Dataset entries
======

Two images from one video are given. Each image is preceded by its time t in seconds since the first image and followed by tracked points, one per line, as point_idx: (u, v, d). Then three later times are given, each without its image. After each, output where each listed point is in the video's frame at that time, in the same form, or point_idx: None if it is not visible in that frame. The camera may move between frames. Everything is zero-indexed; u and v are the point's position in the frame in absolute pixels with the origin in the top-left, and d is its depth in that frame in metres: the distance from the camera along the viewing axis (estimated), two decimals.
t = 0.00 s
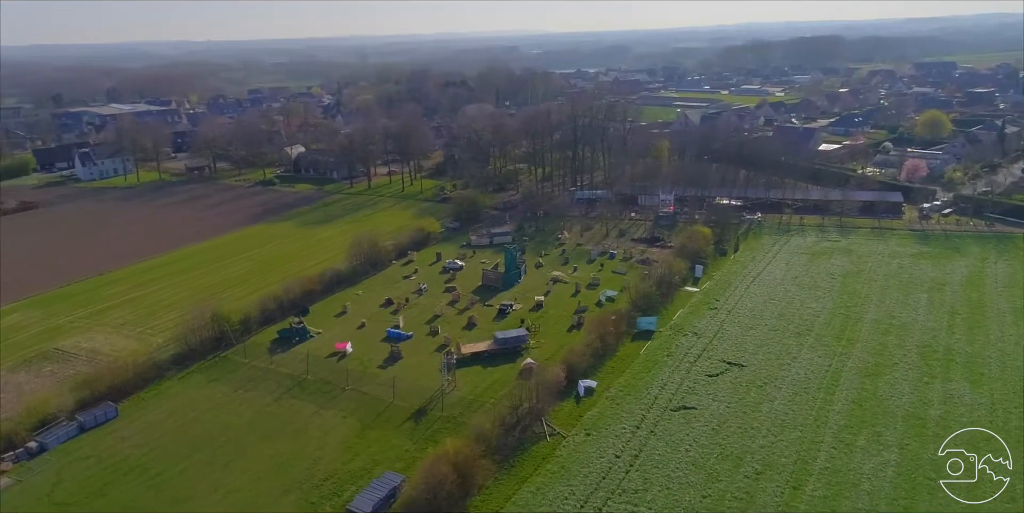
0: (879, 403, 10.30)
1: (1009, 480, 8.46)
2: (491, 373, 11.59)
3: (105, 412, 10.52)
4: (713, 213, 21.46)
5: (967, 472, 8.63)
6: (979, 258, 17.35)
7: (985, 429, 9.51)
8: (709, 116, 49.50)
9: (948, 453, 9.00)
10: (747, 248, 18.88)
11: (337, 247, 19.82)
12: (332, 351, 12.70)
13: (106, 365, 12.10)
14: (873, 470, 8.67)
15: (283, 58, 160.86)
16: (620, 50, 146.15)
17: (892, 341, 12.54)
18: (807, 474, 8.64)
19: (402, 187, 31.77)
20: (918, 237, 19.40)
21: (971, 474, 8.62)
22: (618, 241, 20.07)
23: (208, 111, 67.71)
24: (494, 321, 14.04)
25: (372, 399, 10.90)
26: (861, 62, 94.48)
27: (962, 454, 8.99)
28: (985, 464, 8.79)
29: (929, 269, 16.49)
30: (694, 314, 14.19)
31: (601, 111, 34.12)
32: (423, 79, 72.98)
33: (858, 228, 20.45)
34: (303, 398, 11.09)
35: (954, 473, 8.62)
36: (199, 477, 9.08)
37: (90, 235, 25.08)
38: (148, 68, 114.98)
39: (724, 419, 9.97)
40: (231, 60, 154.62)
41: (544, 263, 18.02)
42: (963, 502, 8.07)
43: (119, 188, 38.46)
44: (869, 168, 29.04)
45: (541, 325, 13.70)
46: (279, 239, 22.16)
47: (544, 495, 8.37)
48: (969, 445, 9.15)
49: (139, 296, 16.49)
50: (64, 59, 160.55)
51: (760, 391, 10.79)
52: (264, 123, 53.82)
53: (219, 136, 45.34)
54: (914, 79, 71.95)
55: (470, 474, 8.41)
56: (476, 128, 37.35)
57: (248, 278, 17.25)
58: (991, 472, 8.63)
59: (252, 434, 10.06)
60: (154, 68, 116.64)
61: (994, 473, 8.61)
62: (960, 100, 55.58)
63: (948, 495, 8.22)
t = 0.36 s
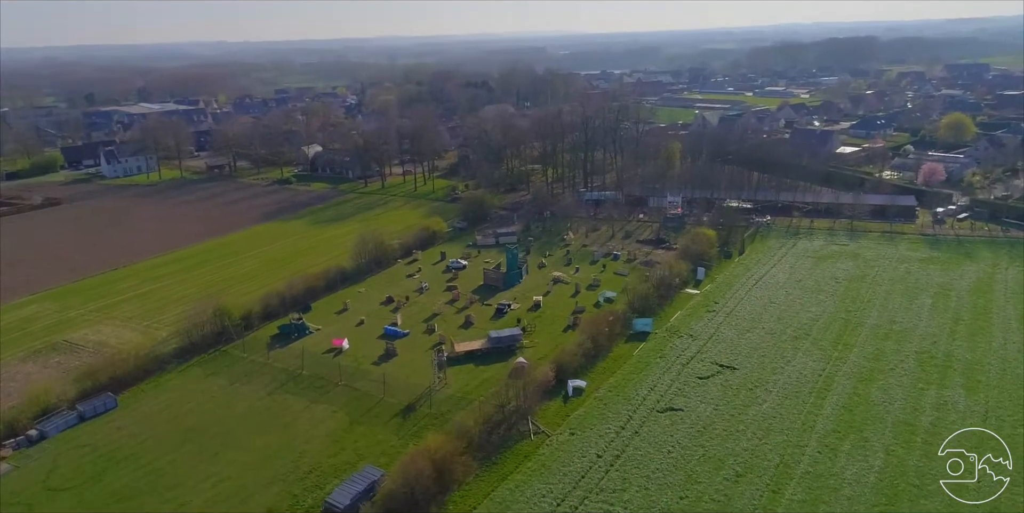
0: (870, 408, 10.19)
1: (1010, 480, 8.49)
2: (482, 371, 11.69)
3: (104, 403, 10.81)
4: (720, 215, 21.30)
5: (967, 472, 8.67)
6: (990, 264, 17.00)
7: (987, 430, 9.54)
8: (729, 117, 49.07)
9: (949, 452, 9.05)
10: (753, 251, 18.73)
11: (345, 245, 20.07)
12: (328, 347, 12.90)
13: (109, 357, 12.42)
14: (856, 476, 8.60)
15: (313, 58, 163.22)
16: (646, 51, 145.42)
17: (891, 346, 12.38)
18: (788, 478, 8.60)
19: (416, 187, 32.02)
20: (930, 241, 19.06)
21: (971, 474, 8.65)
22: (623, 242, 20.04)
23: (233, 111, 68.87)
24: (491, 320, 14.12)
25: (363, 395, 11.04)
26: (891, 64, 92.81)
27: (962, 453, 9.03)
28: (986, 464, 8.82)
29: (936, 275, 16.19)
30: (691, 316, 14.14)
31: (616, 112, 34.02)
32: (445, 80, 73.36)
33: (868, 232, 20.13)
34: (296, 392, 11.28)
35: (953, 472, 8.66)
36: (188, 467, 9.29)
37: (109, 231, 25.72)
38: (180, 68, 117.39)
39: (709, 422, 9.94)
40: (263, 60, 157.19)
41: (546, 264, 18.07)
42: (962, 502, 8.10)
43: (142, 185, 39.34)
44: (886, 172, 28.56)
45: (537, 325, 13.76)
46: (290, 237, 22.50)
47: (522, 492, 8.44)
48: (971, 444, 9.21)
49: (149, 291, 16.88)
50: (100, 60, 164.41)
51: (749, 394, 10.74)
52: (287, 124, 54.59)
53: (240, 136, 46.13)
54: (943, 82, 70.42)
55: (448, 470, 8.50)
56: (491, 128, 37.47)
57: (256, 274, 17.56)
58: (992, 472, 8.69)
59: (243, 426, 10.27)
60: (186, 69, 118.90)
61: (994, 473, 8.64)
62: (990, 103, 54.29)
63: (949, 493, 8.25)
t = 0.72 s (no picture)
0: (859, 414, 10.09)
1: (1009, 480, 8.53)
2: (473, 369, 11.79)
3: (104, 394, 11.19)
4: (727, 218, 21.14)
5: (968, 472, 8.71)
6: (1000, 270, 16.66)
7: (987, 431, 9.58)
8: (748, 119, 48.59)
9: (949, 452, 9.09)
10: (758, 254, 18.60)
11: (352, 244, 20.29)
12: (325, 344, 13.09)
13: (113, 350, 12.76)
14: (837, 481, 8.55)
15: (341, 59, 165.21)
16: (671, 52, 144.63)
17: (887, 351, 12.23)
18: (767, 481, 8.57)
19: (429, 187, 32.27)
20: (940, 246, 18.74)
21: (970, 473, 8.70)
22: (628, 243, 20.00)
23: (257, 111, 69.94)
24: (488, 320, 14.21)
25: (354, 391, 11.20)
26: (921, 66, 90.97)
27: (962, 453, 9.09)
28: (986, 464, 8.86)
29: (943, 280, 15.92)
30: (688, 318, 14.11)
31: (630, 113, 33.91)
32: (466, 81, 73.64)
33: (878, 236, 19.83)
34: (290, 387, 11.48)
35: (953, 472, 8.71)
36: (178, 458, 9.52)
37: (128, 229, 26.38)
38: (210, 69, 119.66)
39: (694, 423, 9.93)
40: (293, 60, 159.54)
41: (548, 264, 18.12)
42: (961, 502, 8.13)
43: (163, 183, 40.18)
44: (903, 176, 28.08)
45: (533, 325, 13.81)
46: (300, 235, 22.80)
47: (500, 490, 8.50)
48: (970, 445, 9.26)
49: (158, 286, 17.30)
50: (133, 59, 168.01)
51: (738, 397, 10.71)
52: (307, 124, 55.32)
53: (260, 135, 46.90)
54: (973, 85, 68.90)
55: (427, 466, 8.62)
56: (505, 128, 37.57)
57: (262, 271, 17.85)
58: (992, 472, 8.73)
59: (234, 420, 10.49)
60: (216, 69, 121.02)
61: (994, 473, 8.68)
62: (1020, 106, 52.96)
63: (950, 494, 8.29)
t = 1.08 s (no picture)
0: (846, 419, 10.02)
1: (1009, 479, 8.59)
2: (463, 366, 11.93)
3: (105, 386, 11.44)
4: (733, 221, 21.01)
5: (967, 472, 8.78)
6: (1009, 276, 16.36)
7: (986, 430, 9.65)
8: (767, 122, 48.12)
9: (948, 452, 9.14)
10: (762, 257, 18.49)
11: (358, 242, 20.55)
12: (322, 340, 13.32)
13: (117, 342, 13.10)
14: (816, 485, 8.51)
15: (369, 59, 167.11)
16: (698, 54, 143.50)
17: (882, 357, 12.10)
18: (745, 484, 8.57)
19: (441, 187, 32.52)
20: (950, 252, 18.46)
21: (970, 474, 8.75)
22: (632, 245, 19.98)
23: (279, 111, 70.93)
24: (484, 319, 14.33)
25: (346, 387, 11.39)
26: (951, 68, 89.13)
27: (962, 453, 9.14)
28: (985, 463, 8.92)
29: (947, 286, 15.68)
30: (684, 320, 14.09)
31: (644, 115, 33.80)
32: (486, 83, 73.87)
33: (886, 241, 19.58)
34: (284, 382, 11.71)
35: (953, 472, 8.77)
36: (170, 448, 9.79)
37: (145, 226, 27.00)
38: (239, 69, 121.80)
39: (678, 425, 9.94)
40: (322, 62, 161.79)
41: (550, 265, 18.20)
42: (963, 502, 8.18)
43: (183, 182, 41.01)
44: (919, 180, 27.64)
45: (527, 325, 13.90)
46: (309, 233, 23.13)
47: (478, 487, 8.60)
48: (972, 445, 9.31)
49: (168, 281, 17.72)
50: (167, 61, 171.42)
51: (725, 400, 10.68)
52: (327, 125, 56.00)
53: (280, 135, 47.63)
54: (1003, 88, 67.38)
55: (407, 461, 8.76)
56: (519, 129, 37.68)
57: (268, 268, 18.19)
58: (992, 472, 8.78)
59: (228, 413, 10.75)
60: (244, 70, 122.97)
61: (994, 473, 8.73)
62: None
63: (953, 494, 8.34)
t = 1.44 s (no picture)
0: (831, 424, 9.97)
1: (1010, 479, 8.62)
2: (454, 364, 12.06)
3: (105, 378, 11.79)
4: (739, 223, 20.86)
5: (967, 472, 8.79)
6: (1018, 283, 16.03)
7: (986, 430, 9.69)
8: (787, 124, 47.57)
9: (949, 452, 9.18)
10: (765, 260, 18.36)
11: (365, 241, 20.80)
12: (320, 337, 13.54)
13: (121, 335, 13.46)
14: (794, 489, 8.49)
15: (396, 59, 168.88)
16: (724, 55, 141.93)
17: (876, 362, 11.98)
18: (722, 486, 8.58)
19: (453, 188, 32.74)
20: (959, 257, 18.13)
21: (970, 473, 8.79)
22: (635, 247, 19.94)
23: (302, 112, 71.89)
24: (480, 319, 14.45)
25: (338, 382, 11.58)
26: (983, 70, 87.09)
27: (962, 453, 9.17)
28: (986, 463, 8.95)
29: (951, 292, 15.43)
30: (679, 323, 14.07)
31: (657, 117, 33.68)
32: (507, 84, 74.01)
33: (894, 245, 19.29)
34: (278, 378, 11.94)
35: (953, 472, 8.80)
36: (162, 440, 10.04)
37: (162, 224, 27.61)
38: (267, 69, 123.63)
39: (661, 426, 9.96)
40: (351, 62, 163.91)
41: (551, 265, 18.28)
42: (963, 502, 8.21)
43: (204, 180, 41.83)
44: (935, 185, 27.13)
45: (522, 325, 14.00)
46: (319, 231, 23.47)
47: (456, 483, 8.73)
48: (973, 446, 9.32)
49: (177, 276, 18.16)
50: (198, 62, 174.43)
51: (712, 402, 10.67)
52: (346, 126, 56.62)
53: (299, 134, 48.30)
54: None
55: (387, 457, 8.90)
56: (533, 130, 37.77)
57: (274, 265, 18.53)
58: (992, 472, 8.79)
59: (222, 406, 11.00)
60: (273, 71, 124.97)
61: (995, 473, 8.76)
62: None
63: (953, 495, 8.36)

======

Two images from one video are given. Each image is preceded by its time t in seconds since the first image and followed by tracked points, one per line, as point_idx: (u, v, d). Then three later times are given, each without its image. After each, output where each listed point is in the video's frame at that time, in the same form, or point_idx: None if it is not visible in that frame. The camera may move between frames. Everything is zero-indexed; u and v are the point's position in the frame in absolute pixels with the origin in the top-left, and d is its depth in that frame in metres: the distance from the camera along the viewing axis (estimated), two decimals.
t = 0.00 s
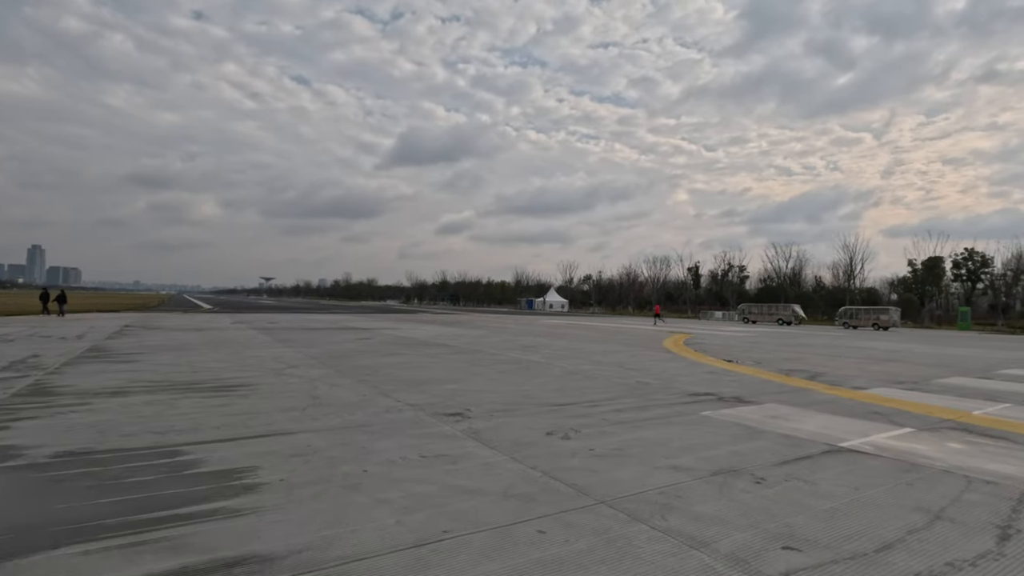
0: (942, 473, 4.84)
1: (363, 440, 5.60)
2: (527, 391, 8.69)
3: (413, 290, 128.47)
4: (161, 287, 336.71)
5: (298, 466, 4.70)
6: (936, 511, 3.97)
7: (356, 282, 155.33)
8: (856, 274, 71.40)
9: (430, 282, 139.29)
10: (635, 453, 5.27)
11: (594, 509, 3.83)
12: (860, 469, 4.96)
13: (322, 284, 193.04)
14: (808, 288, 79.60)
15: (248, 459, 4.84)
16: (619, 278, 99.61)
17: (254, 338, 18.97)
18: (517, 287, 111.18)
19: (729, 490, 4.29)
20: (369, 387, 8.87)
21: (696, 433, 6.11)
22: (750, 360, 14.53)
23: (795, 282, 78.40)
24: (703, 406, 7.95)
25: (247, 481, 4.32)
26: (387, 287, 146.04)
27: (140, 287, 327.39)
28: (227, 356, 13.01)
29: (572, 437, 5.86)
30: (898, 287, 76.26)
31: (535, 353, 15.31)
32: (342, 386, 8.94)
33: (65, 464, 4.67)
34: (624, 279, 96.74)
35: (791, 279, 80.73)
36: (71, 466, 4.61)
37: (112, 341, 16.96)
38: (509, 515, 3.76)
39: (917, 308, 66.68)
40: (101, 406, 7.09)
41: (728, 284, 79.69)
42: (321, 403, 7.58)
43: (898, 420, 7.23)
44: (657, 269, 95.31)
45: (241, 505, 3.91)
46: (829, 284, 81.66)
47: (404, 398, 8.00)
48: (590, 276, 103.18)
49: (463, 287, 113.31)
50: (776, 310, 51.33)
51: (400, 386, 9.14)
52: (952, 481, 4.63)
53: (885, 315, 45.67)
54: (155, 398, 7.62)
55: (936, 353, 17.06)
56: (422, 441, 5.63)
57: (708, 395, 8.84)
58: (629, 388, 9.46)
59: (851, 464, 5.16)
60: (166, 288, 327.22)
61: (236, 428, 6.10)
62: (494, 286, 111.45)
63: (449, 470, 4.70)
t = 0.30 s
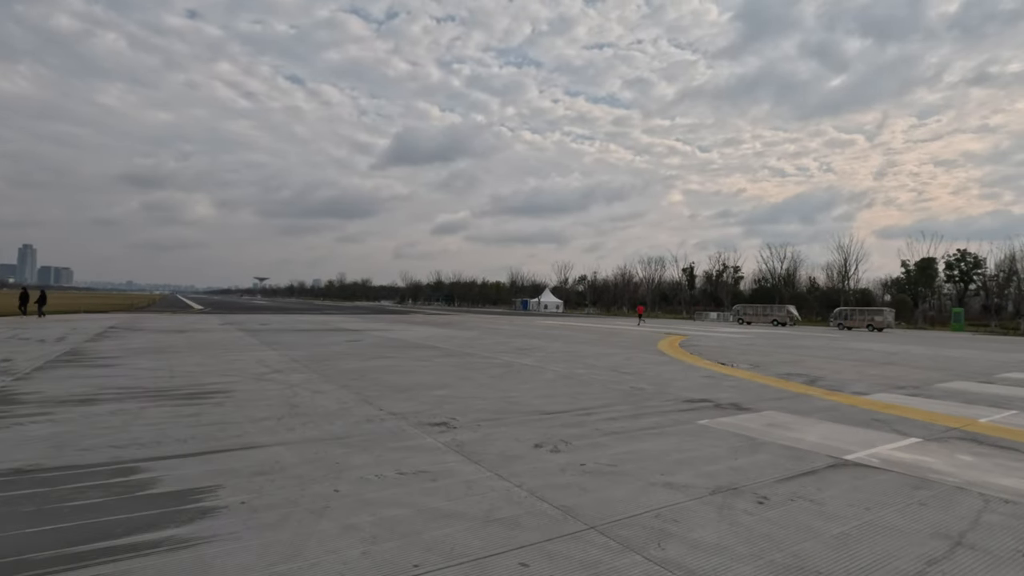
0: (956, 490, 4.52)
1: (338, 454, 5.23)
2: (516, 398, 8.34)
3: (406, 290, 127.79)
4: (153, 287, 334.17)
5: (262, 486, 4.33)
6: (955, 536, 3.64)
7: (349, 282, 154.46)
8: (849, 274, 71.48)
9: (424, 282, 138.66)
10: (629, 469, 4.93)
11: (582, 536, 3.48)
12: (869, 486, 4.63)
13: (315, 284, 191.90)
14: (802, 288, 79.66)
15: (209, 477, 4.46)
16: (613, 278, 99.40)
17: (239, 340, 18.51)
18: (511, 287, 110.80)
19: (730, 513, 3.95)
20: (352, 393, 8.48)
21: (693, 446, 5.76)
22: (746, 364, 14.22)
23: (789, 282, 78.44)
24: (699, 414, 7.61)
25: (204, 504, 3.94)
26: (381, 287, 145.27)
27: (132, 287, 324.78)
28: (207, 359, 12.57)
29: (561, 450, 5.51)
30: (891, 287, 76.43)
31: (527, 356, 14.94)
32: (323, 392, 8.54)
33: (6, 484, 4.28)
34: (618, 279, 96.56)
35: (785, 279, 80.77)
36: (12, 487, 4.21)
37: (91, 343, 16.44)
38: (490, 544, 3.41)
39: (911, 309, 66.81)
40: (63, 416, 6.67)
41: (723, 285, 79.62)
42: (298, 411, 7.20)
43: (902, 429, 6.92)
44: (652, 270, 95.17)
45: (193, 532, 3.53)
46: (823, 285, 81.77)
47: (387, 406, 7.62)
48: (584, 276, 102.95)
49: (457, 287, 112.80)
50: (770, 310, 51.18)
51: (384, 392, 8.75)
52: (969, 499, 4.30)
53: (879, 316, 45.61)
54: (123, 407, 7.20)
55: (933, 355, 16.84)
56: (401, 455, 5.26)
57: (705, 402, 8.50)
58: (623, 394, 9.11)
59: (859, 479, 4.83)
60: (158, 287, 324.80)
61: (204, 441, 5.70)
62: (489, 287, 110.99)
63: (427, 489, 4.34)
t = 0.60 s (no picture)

======

### WHAT YOU HAVE TO DO
Of the records above, print only the lines from the one containing "51: (760, 391, 10.79)" through the one containing "2: (482, 371, 11.69)", inclusive and unaltered, leaving out pictures.

### REPLY TO THE EXERCISE
51: (760, 391, 10.79)
52: (264, 123, 53.82)
53: (219, 136, 45.34)
54: (914, 79, 71.95)
55: (470, 474, 8.41)
56: (476, 128, 37.35)
57: (248, 278, 17.25)
58: (991, 472, 8.63)
59: (252, 434, 10.06)
60: (154, 68, 116.64)
61: (994, 473, 8.61)
62: (960, 100, 55.58)
63: (948, 495, 8.22)
t = 0.36 s
0: (870, 408, 10.19)
1: (1010, 480, 8.49)
2: (482, 371, 11.69)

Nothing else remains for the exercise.